Results: Twenty caregivers of patients with SMA type 1 or type 2 participated. Attributes with the greatest impact on treatment preference were decreases in permanent ventilation needs and reduction in risk of severe adverse events, followed by treatment covered by insurance, increased ability to sit without support, and less impact of treatment administration. Caregivers often preferred a DMT profile with reduced clinical burden, less risky treatment administration methods, and quick access to treatment covered by insurance.
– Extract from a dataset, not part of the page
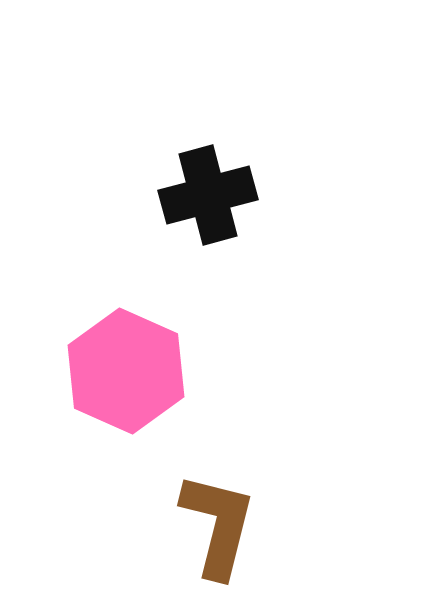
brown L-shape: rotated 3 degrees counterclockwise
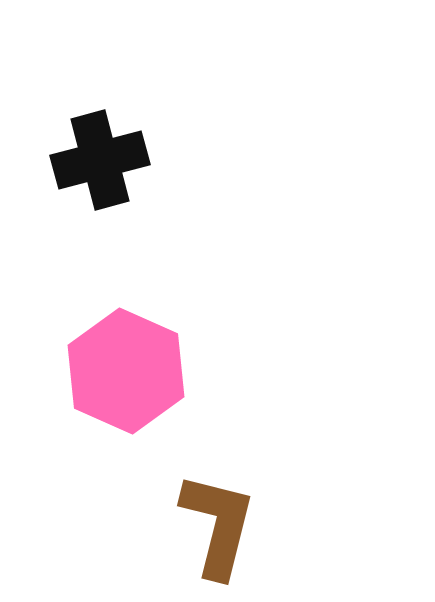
black cross: moved 108 px left, 35 px up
Conclusions: Treatment administration can have a substantial impact on caregivers. The quantitative and qualitative parts of this study found that one-time IV infusion was preferred to all other options, and the benefits of less risk, less frequent, and less invasive procedures were reasons for preference over spinal injection options. Valuation of hypothetical treatments identified the burden of treatment administration as the driving force of the ranking of treatments. Patient and caregiver preferences should be considered by health care decision makers when determining the most suitable treatment option for individualized SMA disease management.